Segundo a PCDF, a organização atuava há mais de cinco anos com a criação de perfis financeiros artificiais para obtenção de crédito e desvio de bens. Mais de R$ 11 milhões foram bloqueados em contas vinculadas ao grupo.
As investigações apontam que pessoas de baixa renda eram recrutadas para abrir contas e contratar consórcios. A polícia afirma que documentos falsificados, especialmente comprovantes de renda e residência, eram usados para viabilizar as operações.
De acordo com a apuração, os investigados usavam contas abertas em nome de “laranjas” para obter empréstimos. Os valores eram usados em lances de consórcios ligados a outros participantes formais, criando um ciclo de novas contratações e prejuízo.
Após a liberação das cartas de crédito, veículos eram comprados e revendidos com deságio. As dívidas ficavam em nome dos contratantes formais, enquanto os beneficiários do esquema permaneciam ocultos, segundo a PCDF.

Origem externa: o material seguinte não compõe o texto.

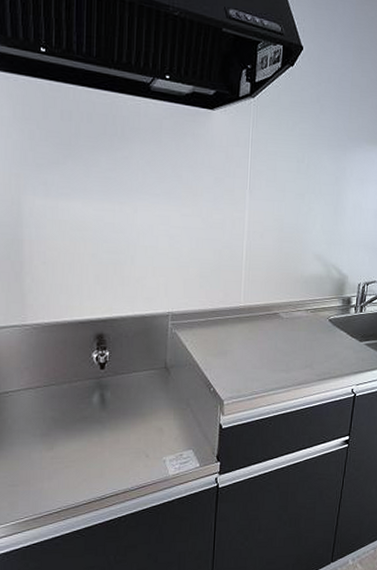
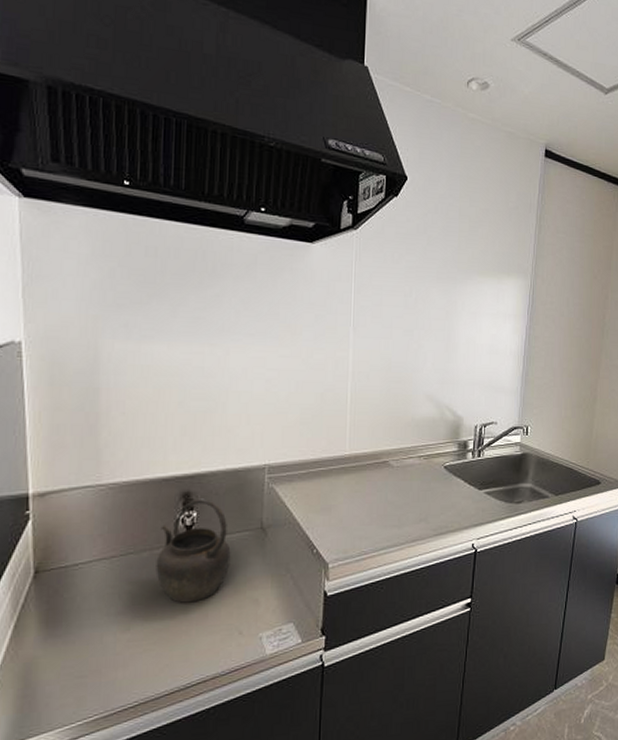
kettle: none [74,340,139,429] -> present [156,498,231,603]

Durante a operação, foram cumpridos mandados de busca e apreensão em Ceilândia, Taguatinga, Guará, Vicente Pires e Águas Lindas de Goiás. Também foram expedidos mandados de prisão contra uma mulher de 37 anos e homens de 33, 29, 39 e 31 anos.
A ação resultou na apreensão de veículos adquiridos com o golpe e de armas de fogo usadas por integrantes do grupo, conforme a investigação. A operação teve apoio do Departamento de Operações Especiais e do Detran-DF.
Os investigados devem responder por estelionato, organização criminosa e lavagem de dinheiro. Segundo a PCDF, as penas somadas podem ultrapassar 20 anos de reclusão, a depender da participação individual de cada integrante.